Pose estimation data:
# # # # #
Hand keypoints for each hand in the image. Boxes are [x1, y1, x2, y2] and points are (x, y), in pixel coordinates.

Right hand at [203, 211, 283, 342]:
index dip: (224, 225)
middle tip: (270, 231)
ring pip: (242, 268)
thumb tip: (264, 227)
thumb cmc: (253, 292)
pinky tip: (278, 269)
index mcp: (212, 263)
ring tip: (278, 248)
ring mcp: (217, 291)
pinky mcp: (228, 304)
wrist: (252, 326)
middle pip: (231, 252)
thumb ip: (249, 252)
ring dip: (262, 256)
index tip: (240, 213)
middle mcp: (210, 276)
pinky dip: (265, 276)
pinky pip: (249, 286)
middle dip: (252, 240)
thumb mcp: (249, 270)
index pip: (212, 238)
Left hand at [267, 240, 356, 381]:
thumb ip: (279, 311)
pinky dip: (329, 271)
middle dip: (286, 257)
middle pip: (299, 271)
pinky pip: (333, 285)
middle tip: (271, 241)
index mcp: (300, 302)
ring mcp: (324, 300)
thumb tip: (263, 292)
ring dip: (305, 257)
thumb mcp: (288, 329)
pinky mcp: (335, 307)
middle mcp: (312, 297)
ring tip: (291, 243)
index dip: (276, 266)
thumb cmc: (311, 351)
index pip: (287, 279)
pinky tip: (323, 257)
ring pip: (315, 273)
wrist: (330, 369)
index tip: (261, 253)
# # # # #
| Exercise objective |
Reproduce the records above exactly. Leave nothing out.

| Completed task |
Hand keypoints for each hand in the image. Boxes are [x1, y1, x2, y2] and points are (x, y), in pixel coordinates.

Right hand at [203, 211, 283, 342]:
index dip: (224, 225)
middle tip: (270, 231)
ring pip: (242, 268)
thumb tip: (264, 227)
thumb cmc: (253, 292)
pinky tip: (278, 269)
index mcp: (212, 263)
ring tip: (278, 248)
ring mcp: (217, 291)
pinky mcp: (228, 304)
wrist: (252, 326)
middle pip: (231, 252)
thumb ip: (249, 252)
ring dip: (262, 256)
index tip: (240, 213)
middle mcp: (210, 276)
pinky dip: (265, 276)
pinky pip: (249, 286)
middle dip: (252, 240)
thumb mcp: (249, 270)
index pip: (212, 238)
Left hand at [267, 240, 356, 381]:
thumb ip: (279, 311)
pinky dip: (329, 271)
middle dip: (286, 257)
middle pip: (299, 271)
pinky pip: (333, 285)
middle tip: (271, 241)
index mcp: (300, 302)
ring mcp: (324, 300)
thumb tip: (263, 292)
ring dip: (305, 257)
thumb mcp: (288, 329)
pinky mcp: (335, 307)
middle mcp: (312, 297)
ring tip: (291, 243)
index dip: (276, 266)
thumb cmc: (311, 351)
index pip: (287, 279)
pinky tip: (323, 257)
ring pip: (315, 273)
wrist: (330, 369)
index tip: (261, 253)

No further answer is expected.